◆ **DIRECTION 1**
According to the biography of Michael Moran below, at which school did he study before he became a session musician?
◆ **DIRECTION 2**
Extend the Michael Moran biography below with the next part, picking up after its final sentence.
— Start of GIVEN PASSAGE —
- Born: Michael Moran 4 March 1948 (age 78) Leeds, West Riding of Yorkshire, England
- Genres: Pop; rock; classical;
- Occupations: Musician; songwriter; composer; record producer;
- Instrument: Keyboard
- Years active: 1960s–present
- Labels: Music for Pleasure; Power Exchange Records & Tapes; Polydor; Mercury; Bruton Music; Themes International Music;

= Michael Moran (music producer) =

English musician, songwriter and record producer (born 1948)

Michael Moran (born 4 March 1948) is an English musician, songwriter, composer and record producer.

==Early life and education==
Moran was born 4 March 1948 in Leeds, West Riding of Yorkshire, England.

Moran studied at the Royal College of Music in London prior to becoming a session musician and a composer and arranger.

== Career ==
Moran's work includes writing the scores for such HandMade Films productions as Time Bandits (1981), The Missionary (1982) and Water (1985). His other film scores included Bloodbath at the House of Death (1984), The Turnaround (1995), A Fox's Tale (2008), Blessed (2008) and A Thousand Kisses Deep (2011), as well as arranging the score to Death Wish 3 (1985), and his TV work includes providing music for Strangers (1978), Harry's Game (1982), Taggart (1985), The Bombmaker (2001), and Sherlock: Case of Evil (2002). He also played with the Ian Gillan Band.

"Rock Bottom", which he wrote in partnership with Lynsey de Paul, was the UK entry in the Eurovision Song Contest 1977, and put him in the spotlight for the first time. Although leading early on in the voting, the song eventually came second in the contest. Nevertheless, it went on to become a Top 20 hit in many European countries including France, Germany, Austria and Switzerland, where it reached the top of their singles chart. It was more successful in Continental Europe than in the United Kingdom and was also covered by many local artists in a number of different languages.
— End of GIVEN PASSAGE —
— Start of RECORDED INFORMATION —
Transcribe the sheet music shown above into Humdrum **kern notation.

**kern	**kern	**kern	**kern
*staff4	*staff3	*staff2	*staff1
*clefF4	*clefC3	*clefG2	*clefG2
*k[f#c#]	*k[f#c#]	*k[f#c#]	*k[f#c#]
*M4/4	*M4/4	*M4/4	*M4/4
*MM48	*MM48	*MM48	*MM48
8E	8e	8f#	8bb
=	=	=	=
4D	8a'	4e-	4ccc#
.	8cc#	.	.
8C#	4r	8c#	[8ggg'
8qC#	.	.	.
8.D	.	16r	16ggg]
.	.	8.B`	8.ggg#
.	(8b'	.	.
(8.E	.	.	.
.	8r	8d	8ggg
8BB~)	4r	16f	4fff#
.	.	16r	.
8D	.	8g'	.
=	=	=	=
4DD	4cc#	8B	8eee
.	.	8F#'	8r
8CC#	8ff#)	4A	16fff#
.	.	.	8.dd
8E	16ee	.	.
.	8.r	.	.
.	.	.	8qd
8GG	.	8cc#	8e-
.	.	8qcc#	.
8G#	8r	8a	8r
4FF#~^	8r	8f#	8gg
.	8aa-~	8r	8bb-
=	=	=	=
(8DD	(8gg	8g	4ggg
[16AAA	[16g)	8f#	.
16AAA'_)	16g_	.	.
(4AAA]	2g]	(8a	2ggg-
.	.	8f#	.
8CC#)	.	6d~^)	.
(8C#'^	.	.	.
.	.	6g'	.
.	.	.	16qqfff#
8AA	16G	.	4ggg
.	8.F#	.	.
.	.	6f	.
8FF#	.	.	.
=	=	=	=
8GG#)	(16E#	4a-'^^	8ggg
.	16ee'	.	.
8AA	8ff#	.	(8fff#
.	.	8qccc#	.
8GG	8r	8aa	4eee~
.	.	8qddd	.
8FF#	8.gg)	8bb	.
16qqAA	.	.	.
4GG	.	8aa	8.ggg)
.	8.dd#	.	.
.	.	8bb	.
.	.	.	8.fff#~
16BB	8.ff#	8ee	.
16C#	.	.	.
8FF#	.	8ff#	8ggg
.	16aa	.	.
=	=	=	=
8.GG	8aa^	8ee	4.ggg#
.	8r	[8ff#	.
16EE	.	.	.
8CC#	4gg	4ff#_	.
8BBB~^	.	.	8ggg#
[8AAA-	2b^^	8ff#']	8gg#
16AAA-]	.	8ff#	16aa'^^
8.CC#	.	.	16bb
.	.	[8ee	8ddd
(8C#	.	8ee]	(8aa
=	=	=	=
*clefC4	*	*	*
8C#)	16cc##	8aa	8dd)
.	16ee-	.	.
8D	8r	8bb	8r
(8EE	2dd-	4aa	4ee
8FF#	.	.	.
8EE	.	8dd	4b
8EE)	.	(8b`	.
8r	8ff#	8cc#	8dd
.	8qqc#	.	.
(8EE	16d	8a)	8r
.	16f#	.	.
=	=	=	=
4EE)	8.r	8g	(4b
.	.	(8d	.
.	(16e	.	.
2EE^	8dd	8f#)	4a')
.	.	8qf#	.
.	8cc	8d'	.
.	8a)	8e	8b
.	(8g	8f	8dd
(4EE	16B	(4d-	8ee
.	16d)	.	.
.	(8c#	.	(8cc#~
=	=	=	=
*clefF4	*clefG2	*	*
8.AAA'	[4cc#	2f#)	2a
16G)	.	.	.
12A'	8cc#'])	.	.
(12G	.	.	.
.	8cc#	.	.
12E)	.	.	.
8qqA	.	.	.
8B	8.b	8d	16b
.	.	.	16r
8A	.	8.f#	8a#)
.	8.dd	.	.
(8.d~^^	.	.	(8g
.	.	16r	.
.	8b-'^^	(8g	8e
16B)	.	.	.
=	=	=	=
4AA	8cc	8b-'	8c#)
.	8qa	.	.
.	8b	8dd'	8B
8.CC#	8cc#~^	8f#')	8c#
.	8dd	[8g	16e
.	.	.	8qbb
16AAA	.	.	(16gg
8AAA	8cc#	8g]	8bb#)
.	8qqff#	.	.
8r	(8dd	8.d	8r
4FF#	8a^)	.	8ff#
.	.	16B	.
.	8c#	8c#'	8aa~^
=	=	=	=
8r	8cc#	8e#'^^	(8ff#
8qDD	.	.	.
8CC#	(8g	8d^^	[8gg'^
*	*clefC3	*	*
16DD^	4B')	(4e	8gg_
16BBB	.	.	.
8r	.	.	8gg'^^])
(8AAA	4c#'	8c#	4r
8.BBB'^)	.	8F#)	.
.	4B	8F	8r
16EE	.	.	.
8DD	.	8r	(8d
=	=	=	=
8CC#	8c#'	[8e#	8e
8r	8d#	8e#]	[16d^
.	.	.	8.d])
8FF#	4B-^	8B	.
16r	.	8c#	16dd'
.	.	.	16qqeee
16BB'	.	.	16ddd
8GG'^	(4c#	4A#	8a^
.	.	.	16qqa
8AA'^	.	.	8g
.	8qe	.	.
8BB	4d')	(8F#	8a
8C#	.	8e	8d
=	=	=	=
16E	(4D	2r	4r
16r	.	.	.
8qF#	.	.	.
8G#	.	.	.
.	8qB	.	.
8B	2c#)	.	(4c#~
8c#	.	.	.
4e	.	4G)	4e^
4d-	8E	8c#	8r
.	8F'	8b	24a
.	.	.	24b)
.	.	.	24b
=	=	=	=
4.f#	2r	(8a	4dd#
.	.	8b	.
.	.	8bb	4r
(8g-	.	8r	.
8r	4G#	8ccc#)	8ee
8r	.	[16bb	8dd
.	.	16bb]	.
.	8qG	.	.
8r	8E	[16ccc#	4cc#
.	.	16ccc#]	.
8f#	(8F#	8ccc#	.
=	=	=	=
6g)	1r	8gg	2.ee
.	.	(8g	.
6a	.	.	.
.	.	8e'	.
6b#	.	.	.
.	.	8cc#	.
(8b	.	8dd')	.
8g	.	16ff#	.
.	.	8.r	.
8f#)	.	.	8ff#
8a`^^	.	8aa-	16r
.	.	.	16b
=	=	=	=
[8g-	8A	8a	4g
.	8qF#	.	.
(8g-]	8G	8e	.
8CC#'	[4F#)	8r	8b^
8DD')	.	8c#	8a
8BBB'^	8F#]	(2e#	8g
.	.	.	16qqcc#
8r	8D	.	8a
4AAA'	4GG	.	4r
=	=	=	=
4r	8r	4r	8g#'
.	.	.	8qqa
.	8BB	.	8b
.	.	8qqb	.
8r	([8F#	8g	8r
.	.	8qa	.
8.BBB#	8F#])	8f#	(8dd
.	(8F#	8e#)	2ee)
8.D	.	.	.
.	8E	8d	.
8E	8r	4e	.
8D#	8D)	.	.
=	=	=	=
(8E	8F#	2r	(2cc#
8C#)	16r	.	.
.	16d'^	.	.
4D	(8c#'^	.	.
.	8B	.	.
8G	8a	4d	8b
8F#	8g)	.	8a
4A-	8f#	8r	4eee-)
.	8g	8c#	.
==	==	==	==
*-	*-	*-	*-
— End of RECORDED INFORMATION —
◆ **FINAL RESULT 1**
The Royal College of Music in London.

◆ **FINAL RESULT 2**
De Paul and Moran continued their successful songwriting partnership, notably writing "Let Your Body Go Downtown", a UK Top 40 hit for the Martyn Ford Orchestra, and the follow-up single "Going to a Disco", as well as the songs "Without You" and "Now and Then", which appeared on the de Paul albums Tigers and Fireflies (1979) and Just a Little Time (1994) respectively.

For many years. Moran was the musical director for the UK ITV children's music series Get It Together, performing each week, accompanying the various studio guests and playing the theme music. He had another attempt at writing a UK Eurovision entry in 1990, when he wrote "That Old Feeling Again" for Stephen Lee Garden, which placed fifth out of the eight songs in the UK song selection competition.

Other songs co-written by Moran are "Snot Rap" (recorded by Kenny Everett), as well as "No Mean City" (the theme to the crime drama Taggart, sung by Maggie Bell), "It's Alright" (the theme to the crime drama New Tricks, sung by Dennis Waterman) and the music for the UK game series Chain Letters, Lucky Ladders, The Krypton Factor.

Moran has worked with Ozzy Osbourne, Nicko McBrain, George Harrison, and various members of Queen. He was co-producer, arranger, keyboard player, and co-author of all the tracks on the album Barcelona, the classical crossover collaboration of Queen frontman Freddie Mercury and opera singer Montserrat Caballé, released in 1988. He produced The Queen Album (1988), Piaf (1994) and Essential Musicals (2006) for Elaine Paige.

More recently, Moran appeared in Dragons' Den (series 7, episode 3) as the musical director of a Dusty Springfield musical, and also produced the Tommy Fleming album The West's Awake (2014).

Moran was awarded a Gold Badge from the British Academy of Songwriters, Composers and Authors in 2007 for his service to British music, and a Television and Radio Industries Club (TRIC) award for his theme music on Taggart.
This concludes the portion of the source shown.